With this inexplicable reappearance of the Nephilim, the biblical narrative forges an obscure trail where the Nephilim's distant descendants keep showing up: The gigantic Anakim are descended from the Nephilim (Numbers 13.33), the gigantic Rephaim and Emim are related to the Anakim (Deuteronomy 2.10-11), the Rephaim took part in the War of Nine Kings (Genesis 14.5), the gigantic King Og of Bashan was one of the Rephaim (Deuteronomy 3.11), the Philistines lived in the Valley of the Rephaim (2 Samuel 5.18), and the gigantic Goliath and the other Philistine heroes killed by David and his elite warriors were Rephaim (2 Samuel 21.15-22).

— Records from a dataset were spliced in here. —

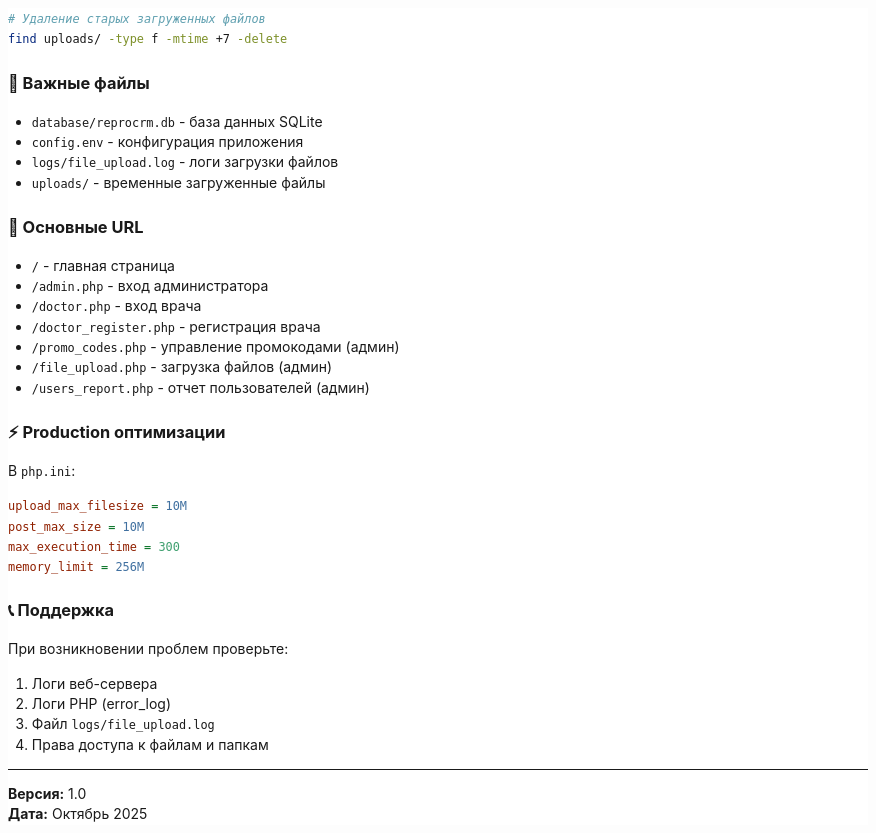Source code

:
 ```bash
# Удаление старых загруженных файлов
find uploads/ -type f -mtime +7 -delete
```

### 📝 Важные файлы

- `database/reprocrm.db` - база данных SQLite
- `config.env` - конфигурация приложения
- `logs/file_upload.log` - логи загрузки файлов
- `uploads/` - временные загруженные файлы

### 🔗 Основные URL

- `/` - главная страница
- `/admin.php` - вход администратора
- `/doctor.php` - вход врача
- `/doctor_register.php` - регистрация врача
- `/promo_codes.php` - управление промокодами (админ)
- `/file_upload.php` - загрузка файлов (админ)
- `/users_report.php` - отчет пользователей (админ)

### ⚡ Production оптимизации

В `php.ini`:

```ini
upload_max_filesize = 10M
post_max_size = 10M
max_execution_time = 300
memory_limit = 256M
```

### 📞 Поддержка

При возникновении проблем проверьте:
1. Логи веб-сервера
2. Логи PHP (error_log)
3. Файл `logs/file_upload.log`
4. Права доступа к файлам и папкам

---

**Версия:** 1.0  
**Дата:** Октябрь 2025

These men and tribes are consistently described as physically huge, standing several feet taller than the people around them, justifying the traditional identification of the Nephilim as 'Giants'.
None of this explains how the Giants survived the flood, but we can see that they apparently did. If I had to hazard a guess, I would suggest the story behind Genesis 6.1-4 was meant to be an etiology for the presence of these Giants in Israel's folklore. They told stories of Moses slaying a Giant king, of David's elite warriors slaying Giants; where could such Giants come from, except by being descendants of a union of angels/gods with humans?
Genesis 6.1-4 tells a story of gods leaving heaven to marry human women and produce offspring. Their children (humans, as far as the Israelites were concerned) were a tribe of huge warriors, called 'Nephilim' or 'Giants'. Their warring led to the violence that brought the flood. Somehow, these Giants survived the flood, and became associated with a specific region of the land of Canaan. The Philistines eventually settled in this region, and apparently produced Giants of their own, including the infamous Goliath.